- _TASK REQUIREMENTS_
Copy out all of the lines below exactly; the pictures do not belong in the copy.

- _GIVEN MATERIAL_
• • • • • • •

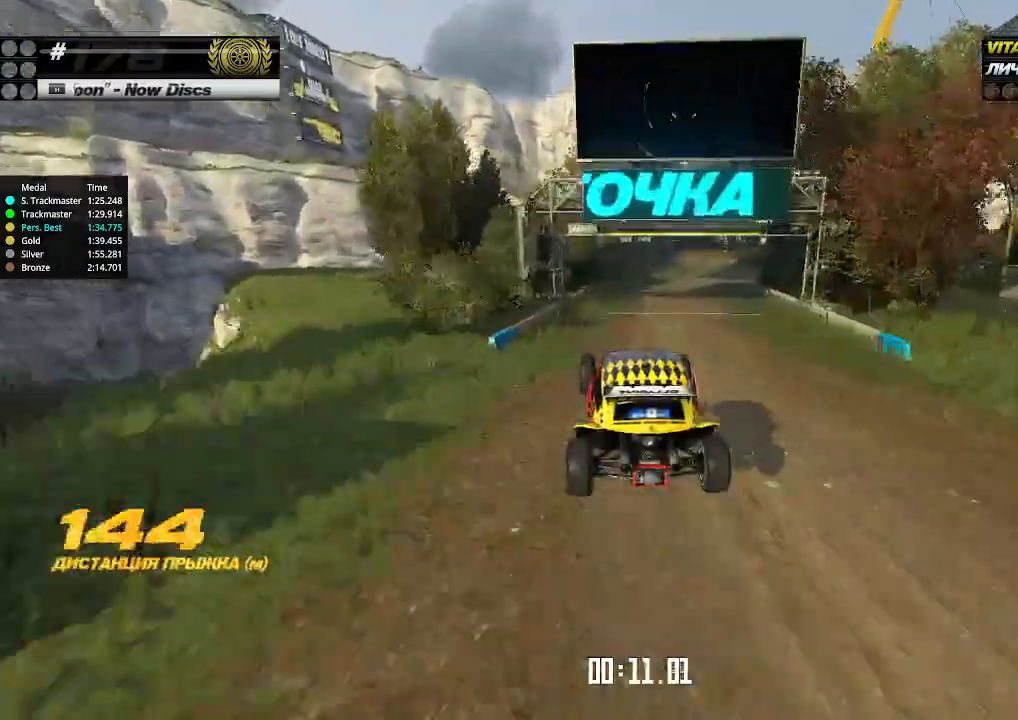
{"keys": ["up"], "events": [[333, "right", "up"], [433, "right", "down"], [500, "right", "up"]]}
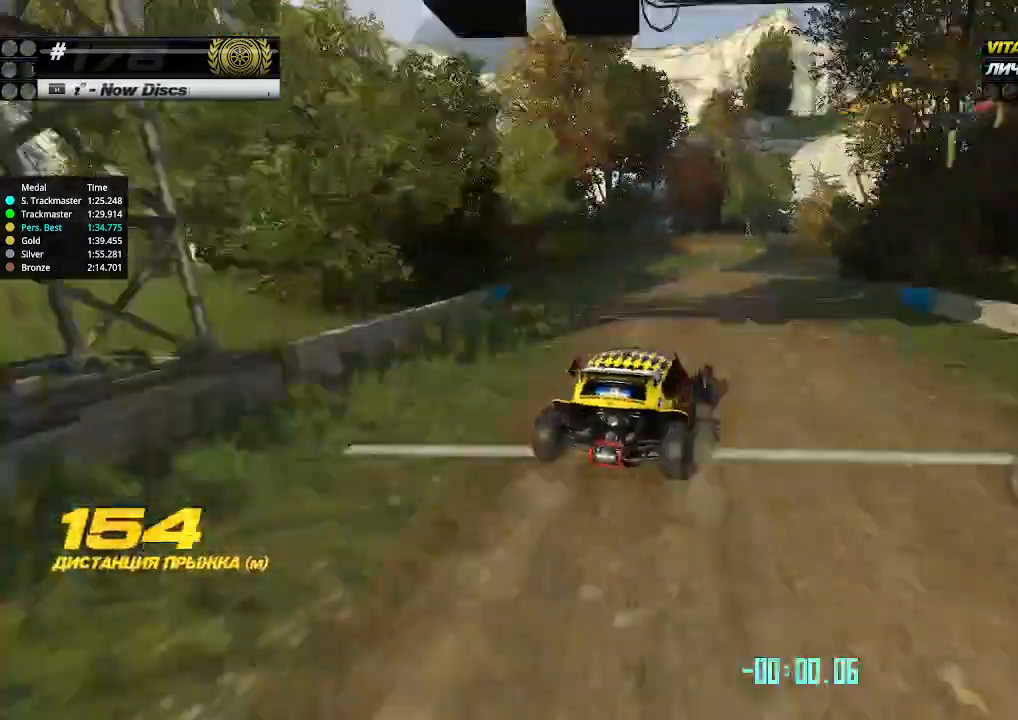
{"keys": ["right", "up"], "events": [[200, "right", "down"], [300, "right", "up"], [333, "right", "down"], [466, "right", "up"], [500, "right", "down"]]}
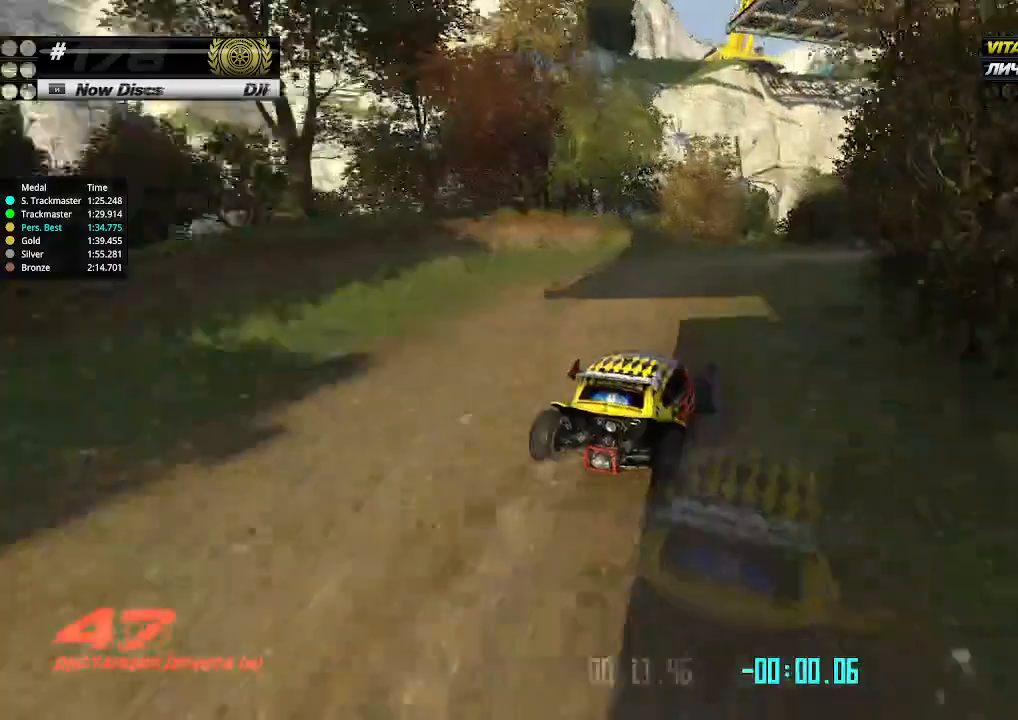
{"keys": ["up"], "events": [[100, "right", "up"], [200, "right", "down"], [233, "right", "up"], [300, "right", "down"], [400, "right", "up"]]}
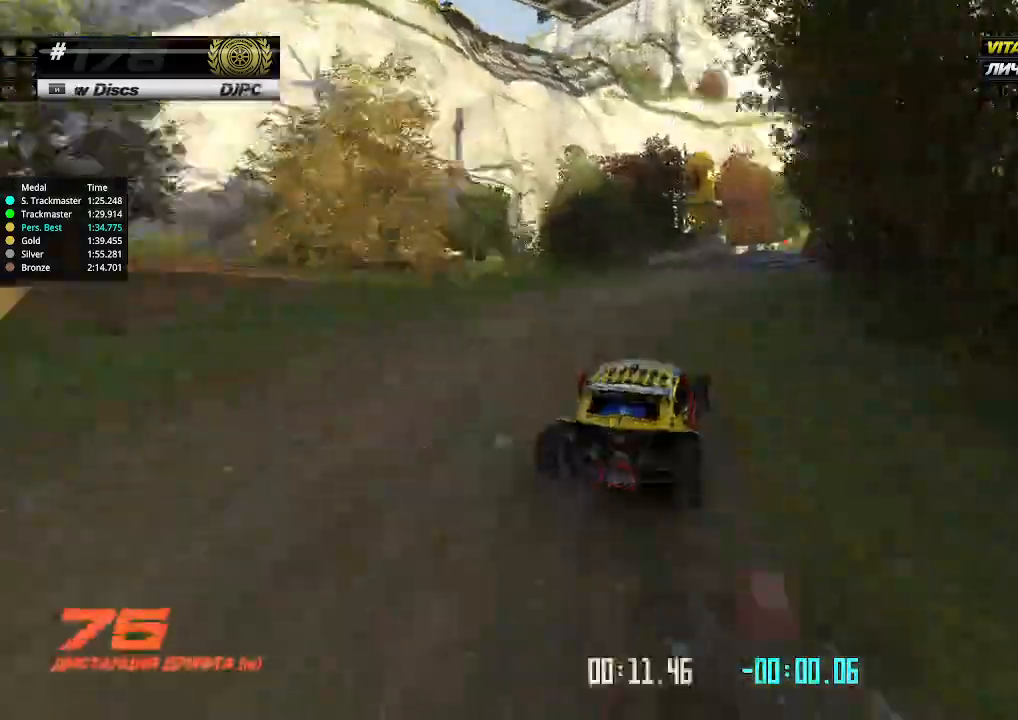
{"keys": ["right", "up"], "events": [[66, "right", "down"], [166, "right", "up"], [466, "right", "down"]]}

• • • • • • •

- _RESULT OF THE EXERCISE_
{"keys": ["up"], "events": [[333, "right", "up"], [433, "right", "down"], [500, "right", "up"]]}
{"keys": ["right", "up"], "events": [[200, "right", "down"], [300, "right", "up"], [333, "right", "down"], [466, "right", "up"], [500, "right", "down"]]}
{"keys": ["up"], "events": [[100, "right", "up"], [200, "right", "down"], [233, "right", "up"], [300, "right", "down"], [400, "right", "up"]]}
{"keys": ["right", "up"], "events": [[66, "right", "down"], [166, "right", "up"], [466, "right", "down"]]}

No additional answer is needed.